[Transcribed page contents]
........
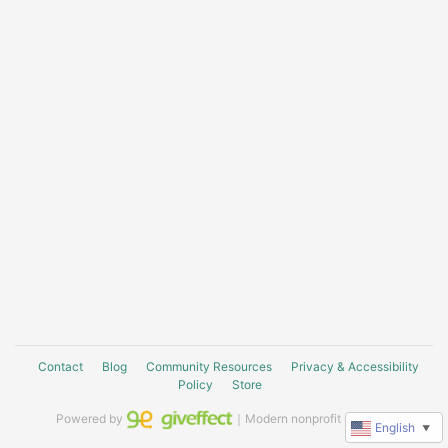
Contact
Blog
Community Resources
Privacy & Accessibility
Policy
Store
Powered by
｜Modern nonprofit software
English
▼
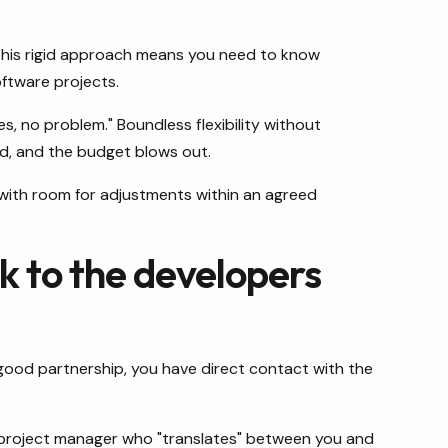
 This rigid approach means you need to know
oftware projects.
s, no problem." Boundless flexibility without
d, and the budget blows out.
 with room for adjustments within an agreed
lk to the developers
a good partnership, you have direct contact with the
 project manager who "translates" between you and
........
_DIRECTIONS_:
Repeat the records above exactly. Pictures do not belong in the copy.

_ANSWER TO THE PROBLEM_:
Contact
Blog
Community Resources
Privacy & Accessibility
Policy
Store
Powered by
｜Modern nonprofit software
English
▼
 This rigid approach means you need to know
oftware projects.
s, no problem." Boundless flexibility without
d, and the budget blows out.
 with room for adjustments within an agreed
lk to the developers
a good partnership, you have direct contact with the
 project manager who "translates" between you and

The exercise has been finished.